(Beginning of Available data)

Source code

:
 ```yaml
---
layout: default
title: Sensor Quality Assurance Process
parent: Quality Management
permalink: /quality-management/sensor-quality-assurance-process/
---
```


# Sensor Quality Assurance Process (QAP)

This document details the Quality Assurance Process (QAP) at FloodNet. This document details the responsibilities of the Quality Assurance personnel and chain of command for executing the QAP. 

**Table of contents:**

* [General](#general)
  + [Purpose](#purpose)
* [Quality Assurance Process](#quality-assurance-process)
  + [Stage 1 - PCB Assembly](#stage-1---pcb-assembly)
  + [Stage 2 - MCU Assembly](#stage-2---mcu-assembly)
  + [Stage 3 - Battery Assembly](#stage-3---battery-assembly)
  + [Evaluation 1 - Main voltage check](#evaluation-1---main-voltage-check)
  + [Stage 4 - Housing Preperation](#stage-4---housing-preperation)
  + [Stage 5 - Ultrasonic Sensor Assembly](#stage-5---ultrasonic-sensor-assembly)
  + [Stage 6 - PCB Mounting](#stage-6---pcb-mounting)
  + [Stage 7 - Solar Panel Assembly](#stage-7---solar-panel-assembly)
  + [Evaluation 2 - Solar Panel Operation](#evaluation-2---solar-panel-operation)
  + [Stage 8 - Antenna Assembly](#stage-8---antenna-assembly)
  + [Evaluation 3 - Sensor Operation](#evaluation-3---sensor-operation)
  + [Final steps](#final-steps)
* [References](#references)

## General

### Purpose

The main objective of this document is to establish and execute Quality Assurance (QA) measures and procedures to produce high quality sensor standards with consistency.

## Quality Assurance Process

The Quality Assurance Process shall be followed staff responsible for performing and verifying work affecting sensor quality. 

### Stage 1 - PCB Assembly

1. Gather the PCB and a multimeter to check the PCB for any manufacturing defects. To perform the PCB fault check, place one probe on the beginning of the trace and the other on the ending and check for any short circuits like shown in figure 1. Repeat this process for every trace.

(End of Available data)

Show the lines of the records that contain the word "check".

* **Output of the task**
  + [Evaluation 1 - Main voltage check](#evaluation-1---main-voltage-check)
1. Gather the PCB and a multimeter to check the PCB for any manufacturing defects. To perform the PCB fault check, place one probe on the beginning of the trace and the other on the ending and check for any short circuits like shown in figure 1. Repeat this process for every trace.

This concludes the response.